Text segment.
# New 18x18x36 build



## ldaniell (Apr 18, 2018)

This will be my first build, and I will update with pictures and questions along the way.


----------



## ldaniell (Apr 18, 2018)

Here is my list of supplies:
Plants (from NEHERP):
Columnea sp
Golden pothos
Philodendron scandens (Heart Leaf Philodendron)
Maranta leuconeura (prayer plant)
Peperomia glabella (cypress peperomia)
Ficus pumila variegated
Sansevieria trifasciata (snake plant)
Korean rock fern
Lemon button fern
Green wandering jew
Dischidia ruscifolia (million hearts)
Neoregelia 'zoe' (Josh's Frogs)
Rex Begonia (local nursery)

Build Supplies:
Complete custom vivarium build kit from NEHERP, which includes:
NEHERP drainage layer
NEHERP substrate version 2
Jungle Dawn spotlight
NEHERP Moss
NEHERP leaf litter
The usuals (silicone, great stuff, etc.)
4 ghost wood branches
I ordered an additional 7 lbs of cork bark


----------



## MrBiggs (Oct 3, 2006)

ldaniell said:


> Here is my list of supplies:
> Green wandering jew


Destroy it.


----------



## ldaniell (Apr 18, 2018)

Issues thus far:
Cost- I am into this for well over $700 already, which kind of makes me sick

Silicone will not cure:
Following the advice from NEHERP and other respected sources, I siliconed the back and majority of sides to black out and provide better adhesion for the Great Stuff foam (see picture). After five days, the silicone is not curing. Some of this was my fault for laying the silicone too thick in the places I missed the first time, but one spot in particular, the silicone layer is less than 1/8" and still hasn't cured. I have a fan aimed at the tank now, which I hope does the trick.

I received my plants and microfauna two weeks ago, and because I was involved in a severe automobile accident, I have yet to plant nor "seed" the tank with them, respectively. I have my plants in a Sterilite container with a vent at each end (see picture). The majority of the plants are still wrapped in paper towel. The exceptions are the creeping fig and lemon button fern because they were really dry when I received them. As a result, I over watered them by mistake. Their paper towels molded so I processed and potted them. The Neoregelia is obviously not wrapped in paper towel. Additionally, I processed and reported the begonia be cause I sourced it at a local nursery.

Exercise 1. In the vivarium build thread, how much has ldaniell spent on the project so far?
Exercise 2. According to the vivarium build thread, why are the creeping fig and lemon button fern no longer wrapped in paper towel like most of the other plants? Answer in one to three sentences.
Exercise 3. Can you extend the vivarium build thread past its final sentence?

Data to examine.
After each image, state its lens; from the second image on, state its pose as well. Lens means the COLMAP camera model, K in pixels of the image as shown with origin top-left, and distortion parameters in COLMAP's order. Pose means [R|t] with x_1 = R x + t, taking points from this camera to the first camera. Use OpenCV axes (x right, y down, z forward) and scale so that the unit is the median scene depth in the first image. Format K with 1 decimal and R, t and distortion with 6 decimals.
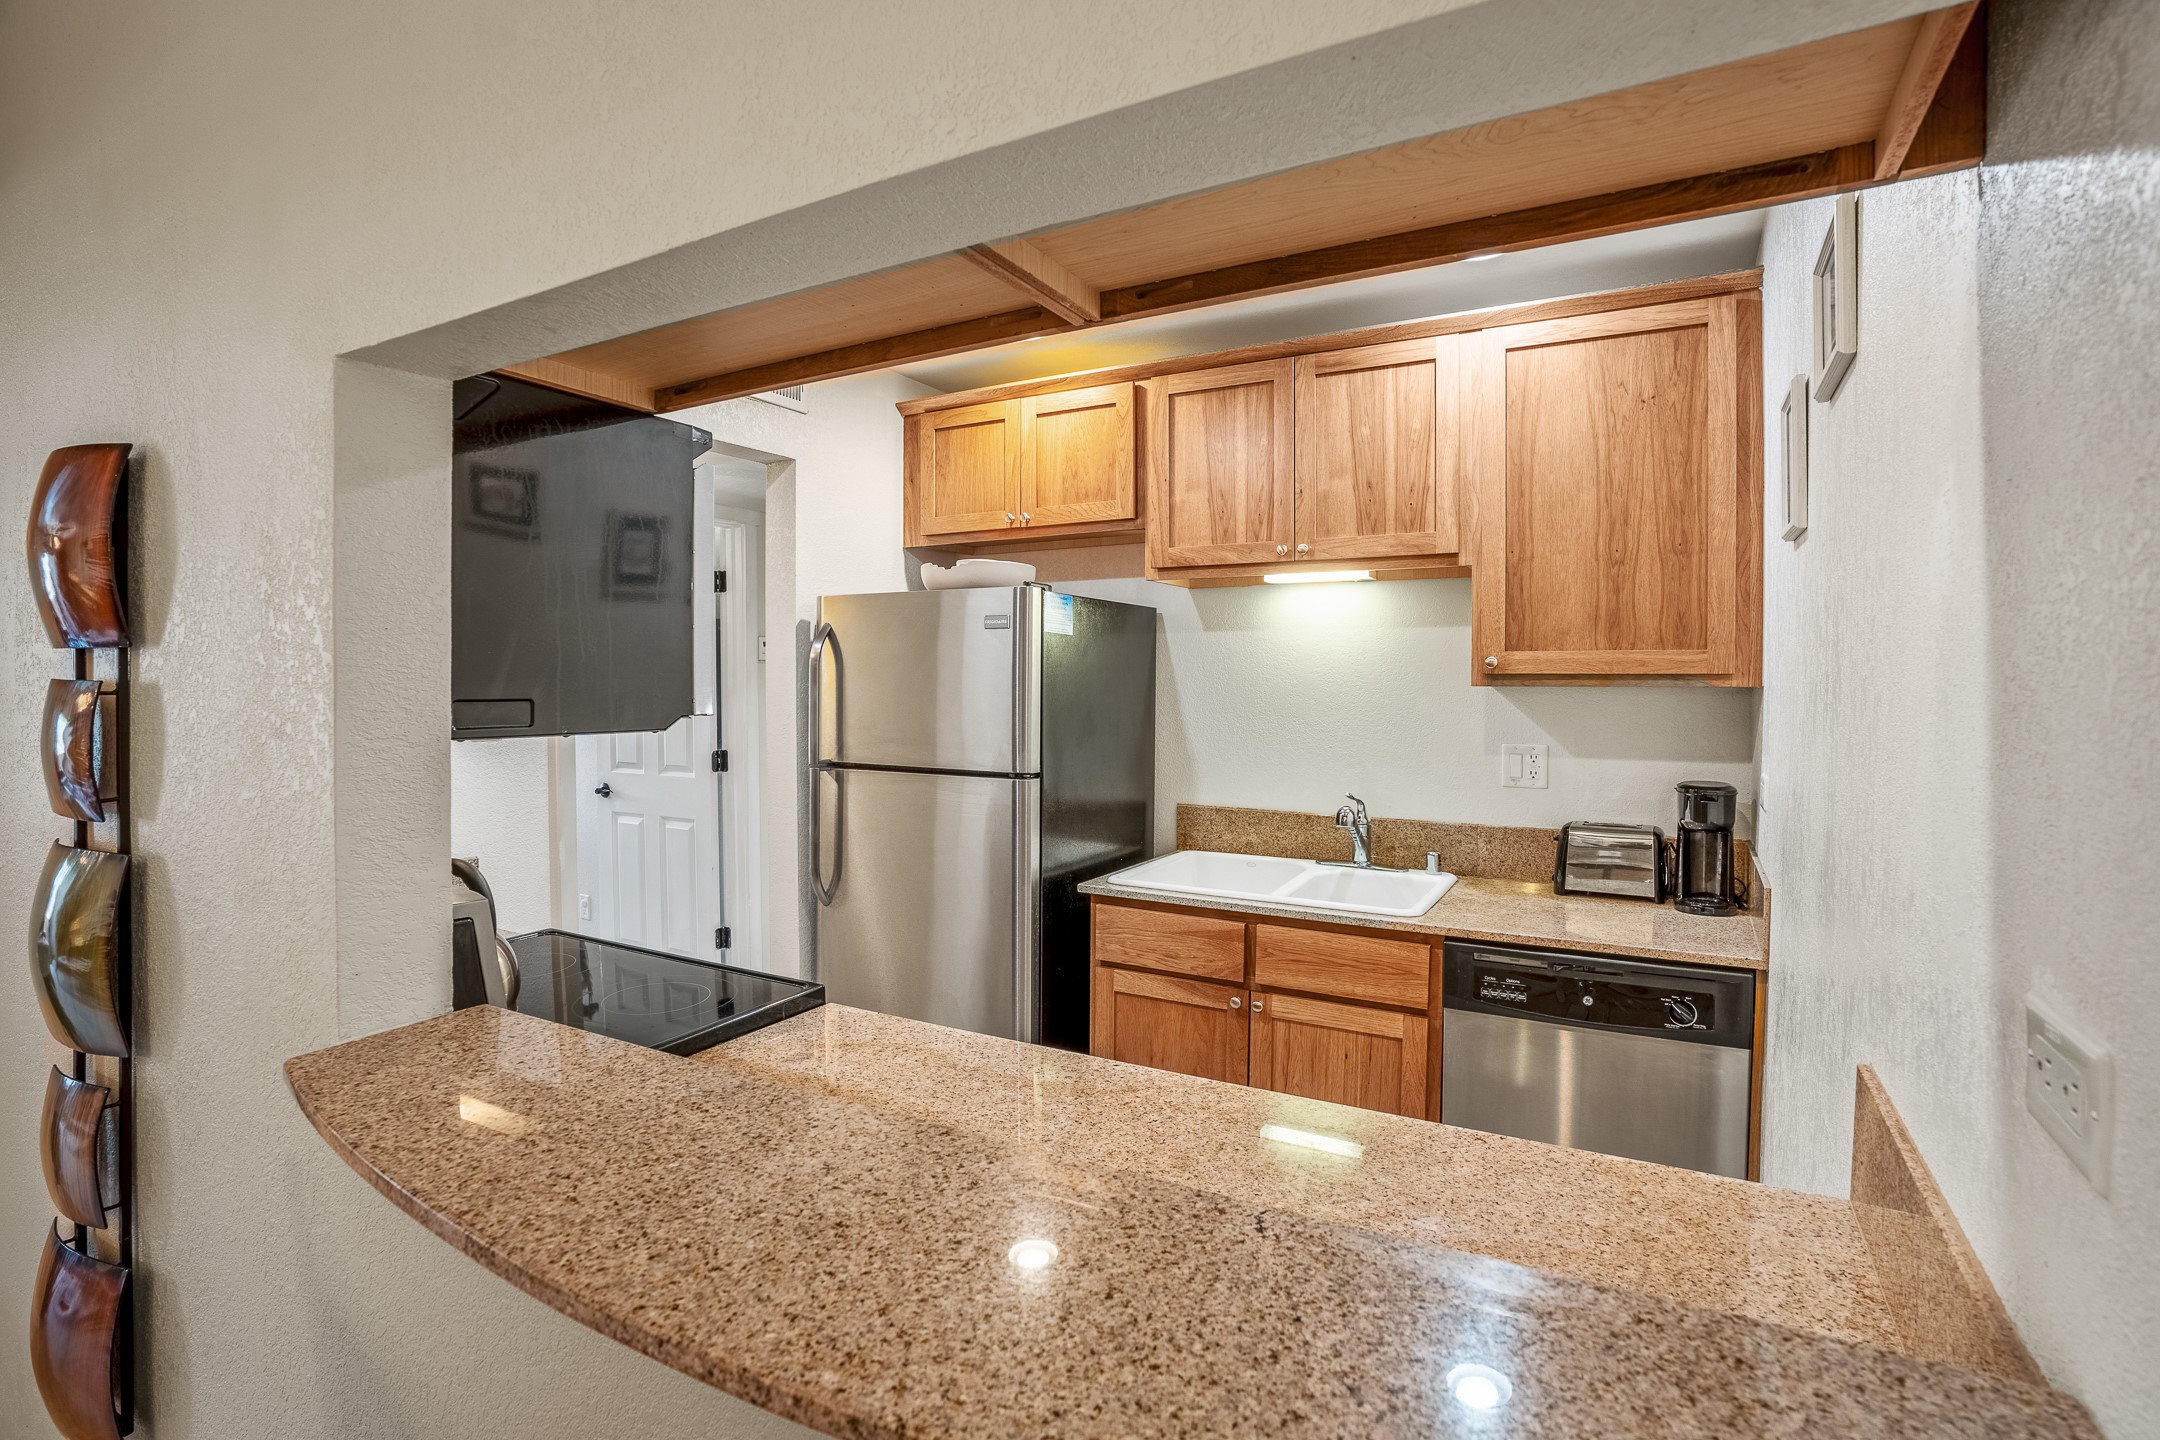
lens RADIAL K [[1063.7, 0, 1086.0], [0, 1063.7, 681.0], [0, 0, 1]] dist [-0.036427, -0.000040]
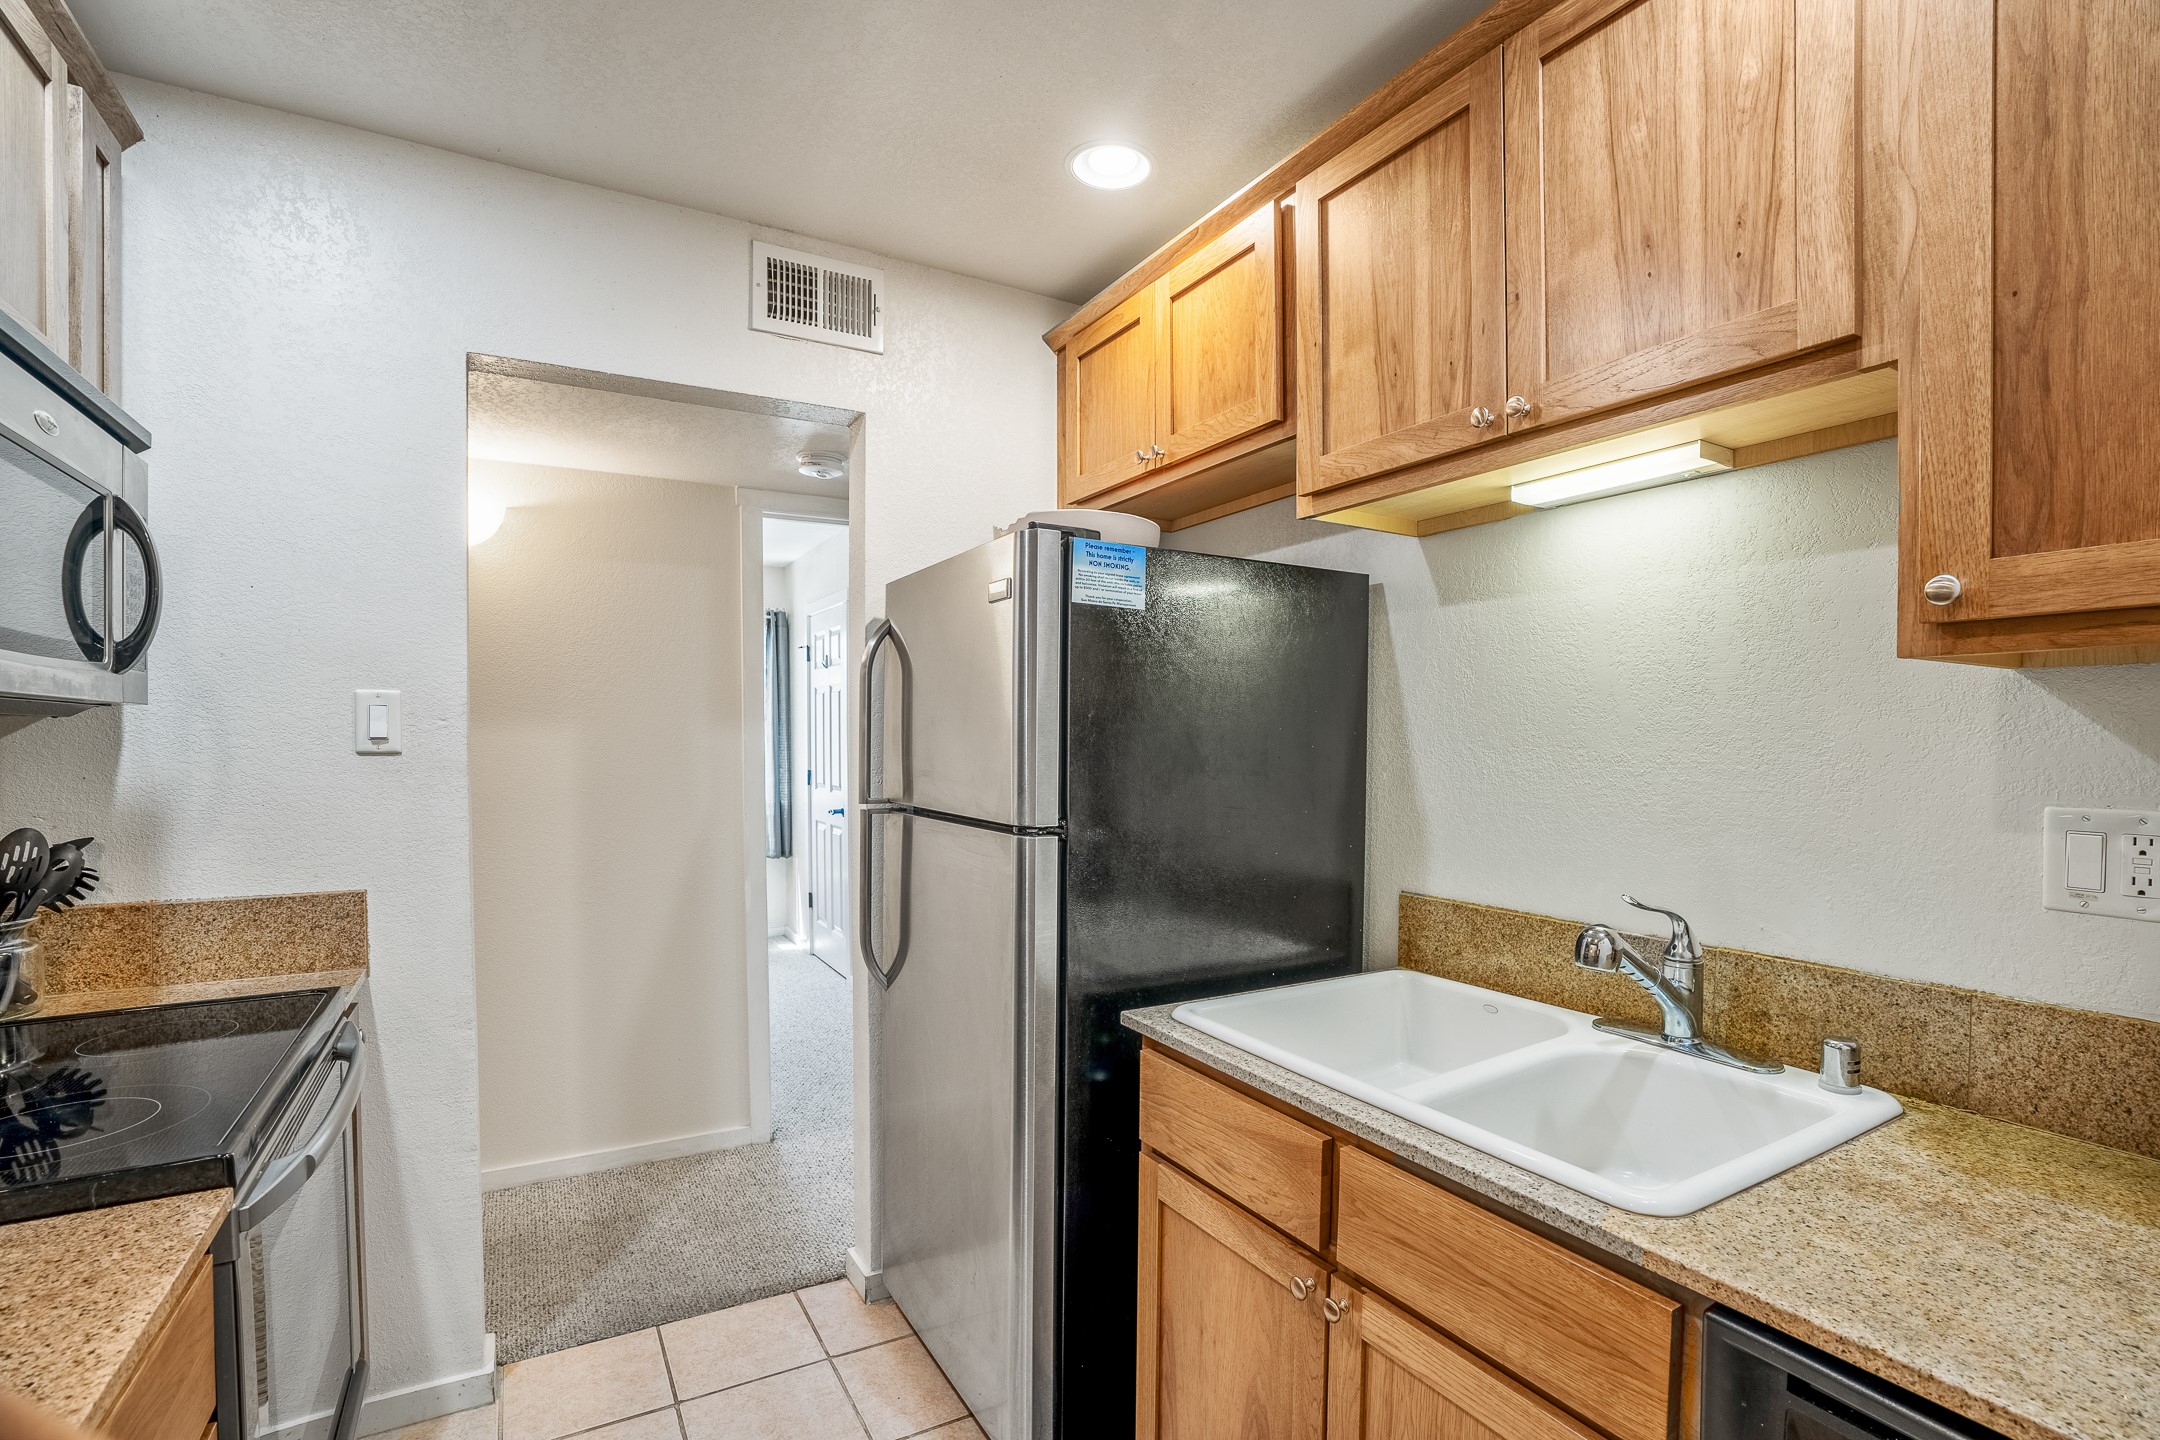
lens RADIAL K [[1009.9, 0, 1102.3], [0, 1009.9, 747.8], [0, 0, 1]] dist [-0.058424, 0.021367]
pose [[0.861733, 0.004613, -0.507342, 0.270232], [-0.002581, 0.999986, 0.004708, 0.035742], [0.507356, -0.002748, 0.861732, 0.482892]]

==

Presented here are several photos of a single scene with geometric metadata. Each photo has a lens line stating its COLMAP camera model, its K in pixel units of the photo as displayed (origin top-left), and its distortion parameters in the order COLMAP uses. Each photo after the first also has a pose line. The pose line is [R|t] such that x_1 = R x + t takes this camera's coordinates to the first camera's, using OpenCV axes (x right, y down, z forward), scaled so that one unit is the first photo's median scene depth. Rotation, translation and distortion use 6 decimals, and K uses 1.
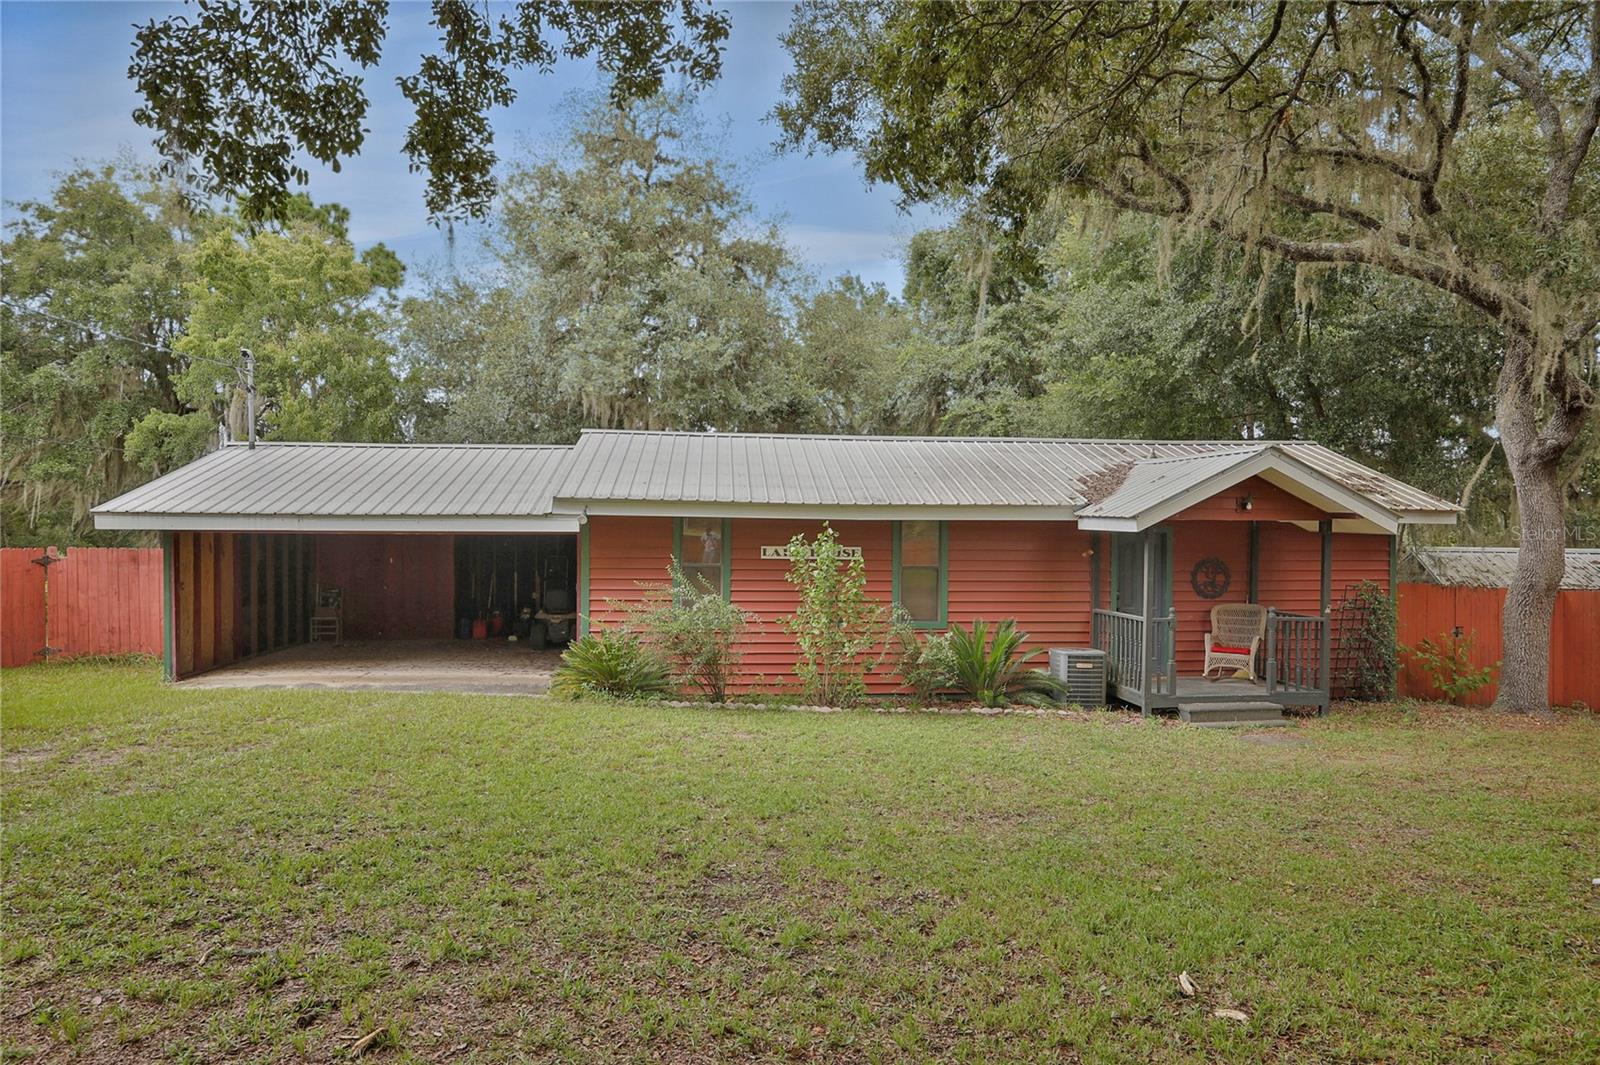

Exercise result 1. Well over $700.

Exercise result 2. They arrived very dry, so ldaniell accidentally overwatered them. Their paper towels then molded, and ldaniell processed and potted them.

Exercise result 3.
My dwarf white isopods and springtails are in a small container filled with some NEHERP v2 substrate, a little leaf litter, and the substrate they came in (see picture). I note that the springtails were in transit ~5 days--possibly the isopods as well.


----------



## MrBiggs (Oct 3, 2006)

ldaniell said:


> Issues thus far:
> Cost- I am into this for well over $700 already, which kind of makes me sick
> 
> Silicone will not cure:
> ...


You didn't happen to use expired silicone, did you?

I wouldn't considering adding microfauna to the tank until you have the background completely finished and everything taken care of.


----------



## ldaniell (Apr 18, 2018)

MrBiggs said:


> You didn't happen to use expired silicone, did you?
> 
> I wouldn't considering adding microfauna to the tank until you have the background completely finished and everything taken care of.


I don't think I used expired silicone. I am not planning to put any microfauna in until after I finish the background.


----------



## ldaniell (Apr 18, 2018)

How do you all make the Great Stuff last? If I stop and move to the other side, the foam won't spray. I seriously took less than a one minute break to move and two cans won't spray. They both have foam left in them.


----------



## MrBiggs (Oct 3, 2006)

ldaniell said:


> How do you all make the Great Stuff last? If I stop and move to the other side, the foam won't spray. I seriously took less than a one minute break to move and two cans won't spray. They both have foam left in them.


Make sure to buy the freshest GS possible. There's an expiration date on the bottom of the can. If possible try to get at least a year out, preferably 14-16 months. Also, make sure that you shake the can REALLY well before you start. Plan things out so that you can move quickly.

Sent from my SM-N950U1 using Tapatalk


----------



## ldaniell (Apr 18, 2018)

MrBiggs said:


> Make sure to buy the freshest GS possible. Plan things out so that you can move quickly.
> 
> Sent from my SM-N950U1 using Tapatalk


I have multiple broken bones so moving fast isn't really an option. However, I feel like I moved pretty quickly. The Great Stuff foam doesn't expire until 2019, so that's probably not an issue.


----------



## Blackestangel (Jul 16, 2015)

Sorry about your accident prayers that you have a speedy recovery.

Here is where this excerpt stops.